■ **GIVEN PROBLEM**
Present everything from the line containing "country: AR" down to the end of the records as a Markdown table with the columns Row and Line, numbering each row and omitting blank lines. Leave the pictures out of the answer.

■ **Dataset rows**
================

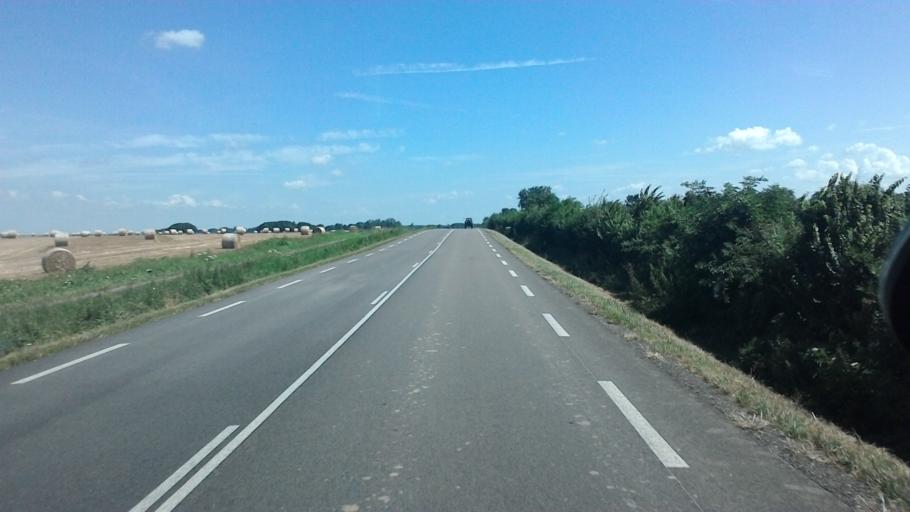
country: FR
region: Bourgogne
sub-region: Departement de la Cote-d'Or
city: Seurre
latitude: 46.9206
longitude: 5.1182
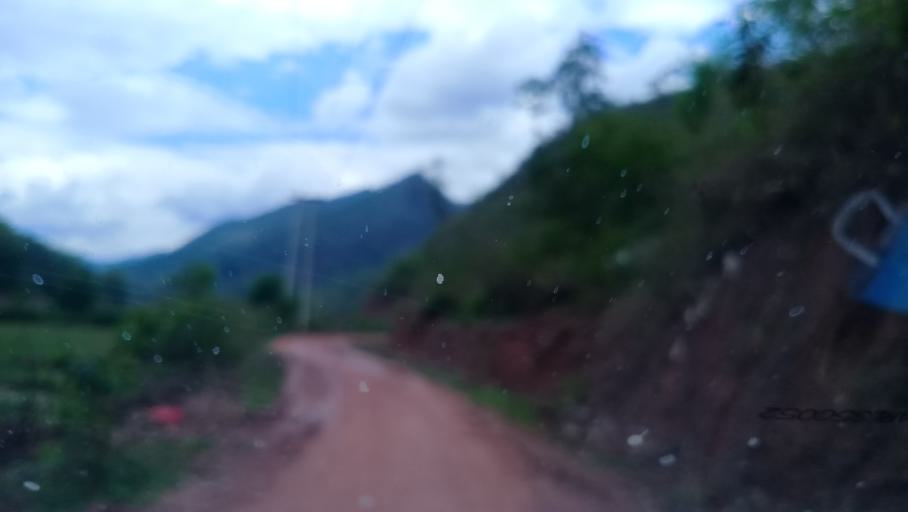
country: CN
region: Yunnan
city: Menglie
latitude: 22.1750
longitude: 101.7445
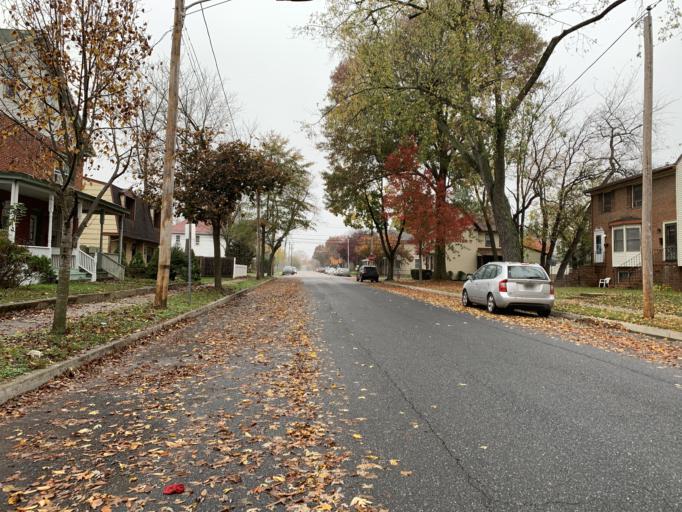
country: US
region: Delaware
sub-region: Kent County
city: Dover
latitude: 39.1641
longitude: -75.5307
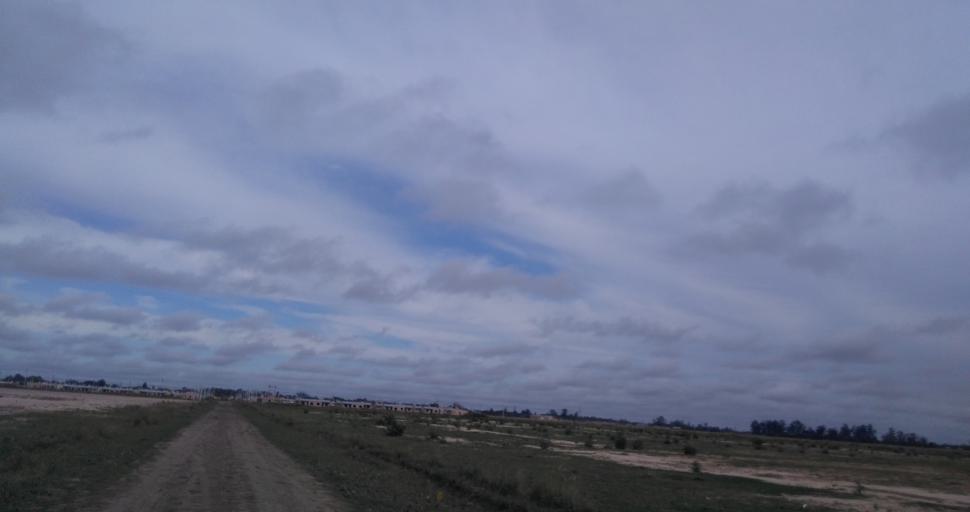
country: AR
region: Chaco
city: Fontana
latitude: -27.3916
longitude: -58.9845
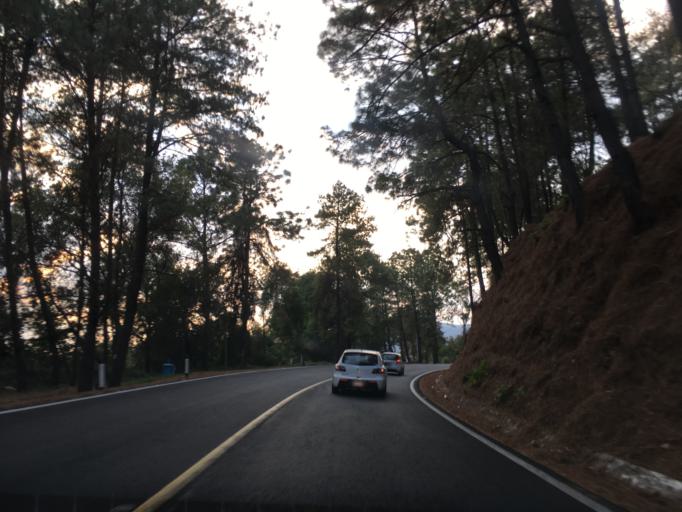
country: MX
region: Michoacan
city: Tingambato
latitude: 19.4940
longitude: -101.8332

================

■ **FINAL RESULT**
| Row | Line |
|---|---|
| 1 | country: AR |
| 2 | region: Chaco |
| 3 | city: Fontana |
| 4 | latitude: -27.3916 |
| 5 | longitude: -58.9845 |
| 6 | country: MX |
| 7 | region: Michoacan |
| 8 | city: Tingambato |
| 9 | latitude: 19.4940 |
| 10 | longitude: -101.8332 |